Avec ce « Mise à Mort du Cerf Sacré« , Lánthimos retrouve Colin Farrell, qui décidément excelle dans le quasi non jeu et s’offre Nicole Kidman, elle aussi d’une froideur et d’une distance assez étranges.

Avec ce jeu désincarné, le réalisateur met en place un univers suscitant le doute et la curiosité dès le départ. Steven, brillant chirurgien, a tout pour être heureux puisqu’il est marié à Anna, ophtalmologue, avec leurs deux enfants Kim, 14 ans et Bob, 12 ans. Depuis un temps non défini au départ, Steven voit régulièrement Martin, en secret et s’occupe de lui car il a perdu son père, que Steven a opéré et qui est décédé au cours de l’opération.

Le film instaure un malaise assez rare tant il va loin dans sa logique absurde et sa paranoïa fantastique. A tel point que si le réalisateur réussit davantage cet opus en tenant en haleine le spectateur jusqu’au bout, il risque de déplaire à pas mal de monde tant la violence psychologique est forte.
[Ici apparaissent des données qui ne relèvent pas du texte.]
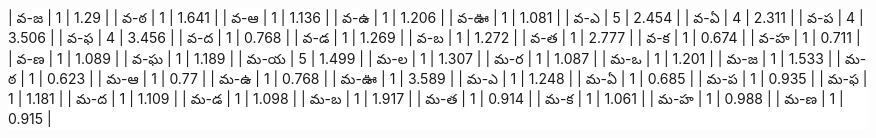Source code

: | వ-జ    |        1 |           1.29  |
| వ-ఠ    |        1 |           1.641 |
| వ-ఆ    |        1 |           1.136 |
| వ-ఉ    |        1 |           1.206 |
| వ-ఊ    |        1 |           1.081 |
| వ-ఎ    |        5 |           2.454 |
| వ-ఏ    |        4 |           2.311 |
| వ-ప    |        4 |           3.506 |
| వ-ఫ    |        4 |           3.456 |
| వ-ద    |        1 |           0.768 |
| వ-డ    |        1 |           1.269 |
| వ-బ    |        1 |           1.272 |
| వ-త    |        1 |           2.777 |
| వ-క    |        1 |           0.674 |
| వ-హ    |        1 |           0.711 |
| వ-ణ    |        1 |           1.089 |
| వ-ఘ    |        1 |           1.189 |
| మ-య    |        5 |           1.499 |
| మ-ల    |        1 |           1.307 |
| మ-ర    |        1 |           1.087 |
| మ-ఒ    |        1 |           1.201 |
| మ-జ    |        1 |           1.533 |
| మ-ఠ    |        1 |           0.623 |
| మ-ఆ    |        1 |           0.77  |
| మ-ఉ    |        1 |           0.768 |
| మ-ఊ    |        1 |           3.589 |
| మ-ఎ    |        1 |           1.248 |
| మ-ఏ    |        1 |           0.685 |
| మ-ప    |        1 |           0.935 |
| మ-ఫ    |        1 |           1.181 |
| మ-ద    |        1 |           1.109 |
| మ-డ    |        1 |           1.098 |
| మ-బ    |        1 |           1.917 |
| మ-త    |        1 |           0.914 |
| మ-క    |        1 |           1.061 |
| మ-హ    |        1 |           0.988 |
| మ-ణ    |        1 |           0.915 |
J’avais ressenti un malaise assez proche avec le terrible « Funny Games » de Mickael Haneke.

L’esthétique glaçante du film et le sens immuable de son récit sont relativement éprouvants et ne font pas du long métrage un film facile.

La destruction de cette famille parfaite s’effectue avec horreur devant nos yeux. Un film étouffant mais réussi.